Starting point is 00:08:14 They already are prohibited from having guns. You can commit a crime like a bank fraud where you cheat a bank out of money. You lie about your wealth and they loan you more than they should have loaned you and you get caught and you go to jail. You get out of jail, you're a felon, you still can't carry a gun even though your crime had nothing whatsoever to do with guns. Felons, fugitives, and those under restraining orders already are prohibited from having guns. Do they get them? They do. Bad people find a way to get guns. That's why the only way to stop them is for good people to have guns. I wish you could understand that, old Joe. Next clip. We should also have national red flag laws so that a parent, a teacher, a counselor can flag for a court that a child, a student, a patient is exhibiting violent tendencies, threatening classmates or experiencing suicidal thoughts. is for someone to file a secret complaint with a judge and for that judge to take away a person's
Starting point is 00:09:28 lawfully owned property, not because of what they've done, but because of what they might do. We don't do that in the United States. They did it in the Soviet Union and they do it in Russia and China. They punish you for what they think you might do. Due process requires that you have a notice of the charges against you and that the charges against you be based upon something you did or allegedly did, not something you might do. Old Joe, where the hell is your copy of the Constitution?
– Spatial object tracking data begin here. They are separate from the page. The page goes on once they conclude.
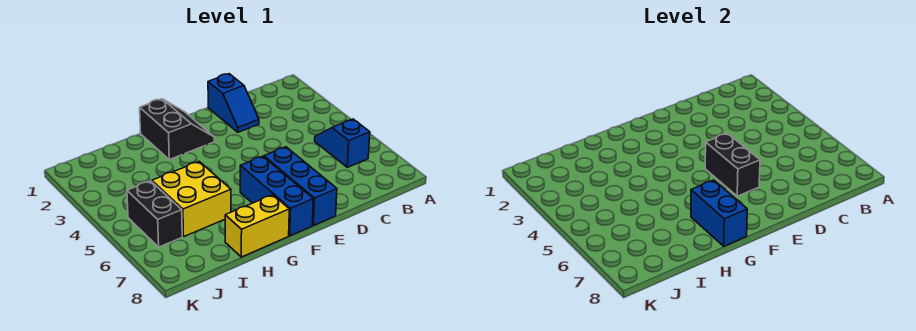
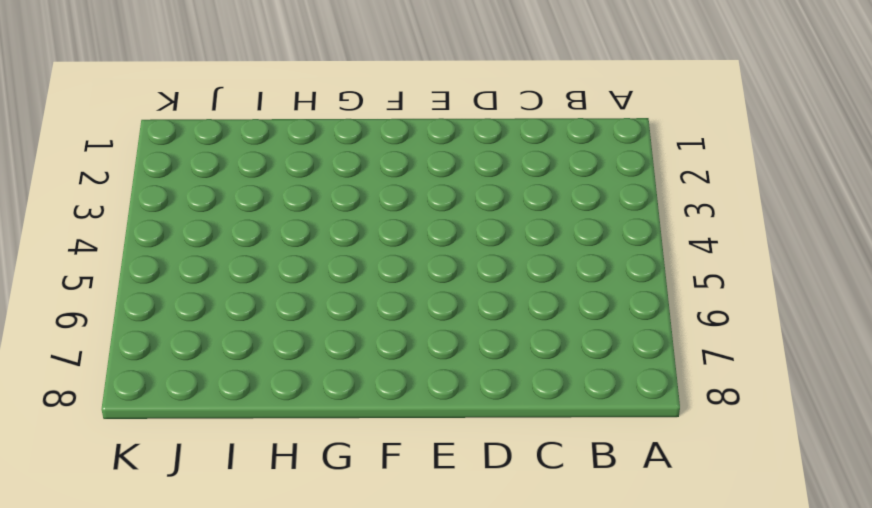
none -> blue slope B5:B6 level 1 top 6
none -> blue slope D1:D2 level 1 top 1

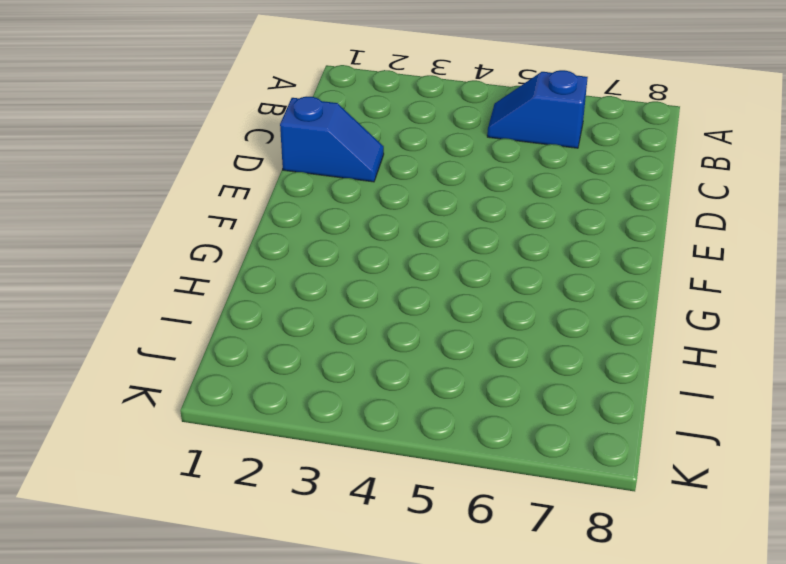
none -> blue brick E6:E8 level 1
none -> black slope F1:G2 level 1 top G

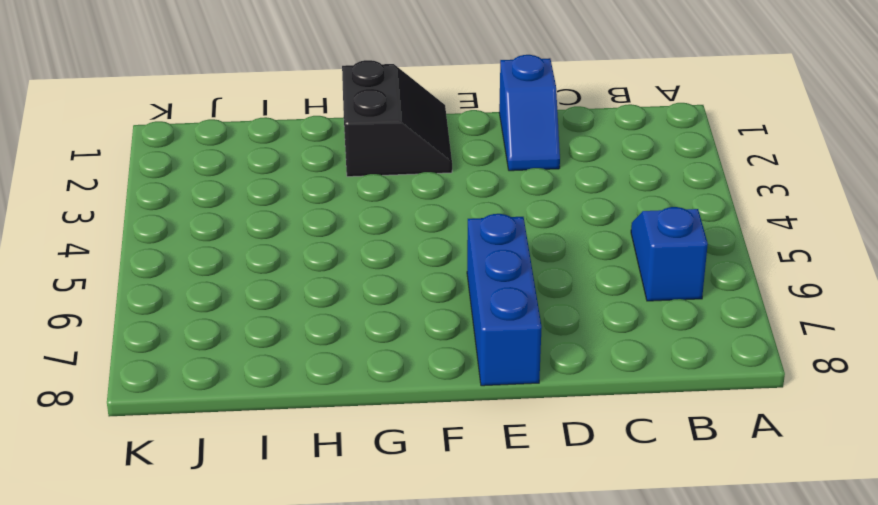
none -> blue brick F6:F8 level 1
none -> yellow brick G8:H8 level 1

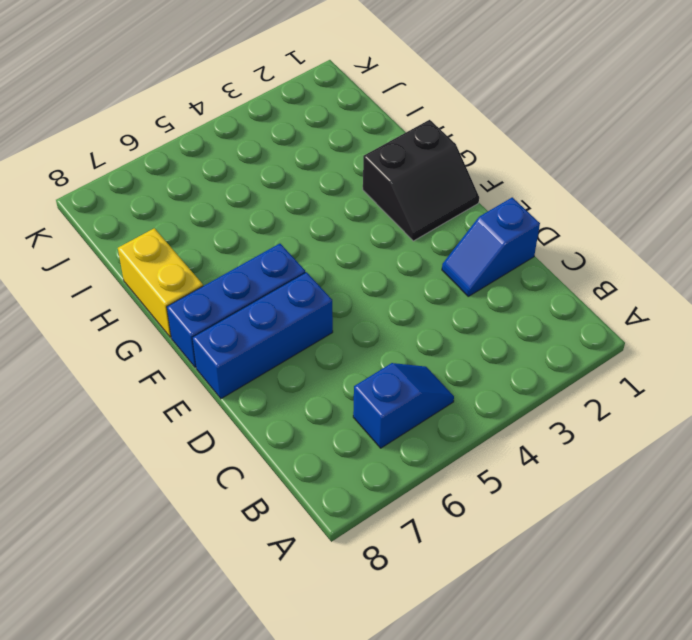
none -> yellow brick H5:I6 level 1
none -> black brick J5:J6 level 1

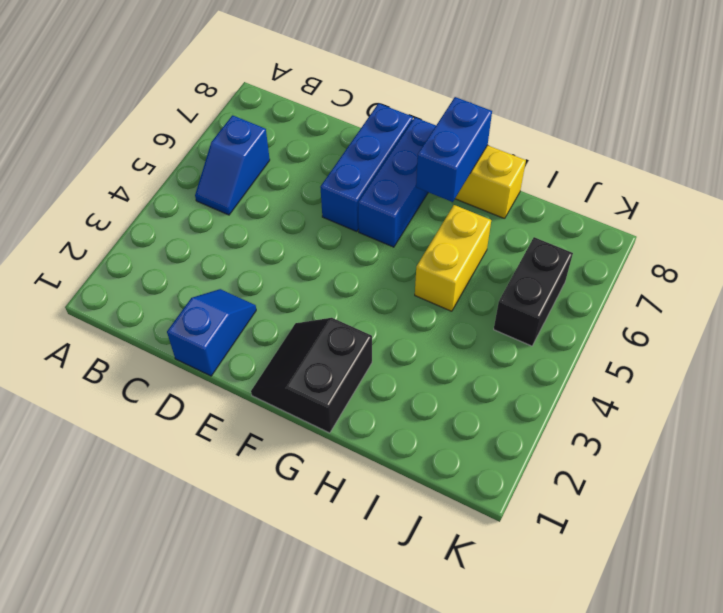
yellow brick H5:H6 level 1 -> yellow brick H5:I6 level 1
none -> black brick E5:E6 level 2

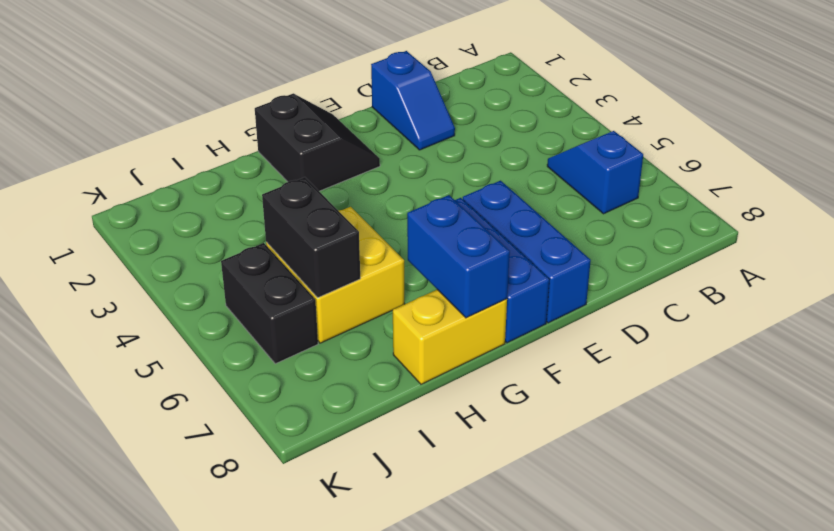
black brick I5:I6 level 2 -> black brick E5:E6 level 2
Because you really are trying to turn it on its head. There are a few things more unconstitutional
Starting point is 00:10:09 than to deny life, liberty, or property, in this case, liberty and property, on the basis of an anonymous complaint of something that might happen. We don't do that in America. We never will. Every war that we fought against tyrants was to make sure that that type
Starting point is 00:10:25 of tyranny did not come here. And now you want to bring it here just because you were elected president? Not going to happen, Joe. Last clip. All right, that was the last clip. I'm getting a little carried away. I think a lot of you probably agree with me. And one more thing, when he complains about high capacity magazines, why do you need 30 bullets in a magazine? This is a little crude, the analogy that I'm going to give you, but you'll remember it because of its crudeness. Why do you need 30 rounds? Why do you need a lot of toilet paper? Why do you need more than one sheet? Because shit happens. Yes, you don't think it happens? Turn on the television, turn on CNN or MSNBC or Fox and look at what's happening in the Ukraine. That's why you need the same capacity magazines
Starting point is 00:11:21 that the government has. I wish that people would understand a right comes from our humanity and no one can take a right away. God bless you, my dear friends. Judge Napolitano for judging freedom.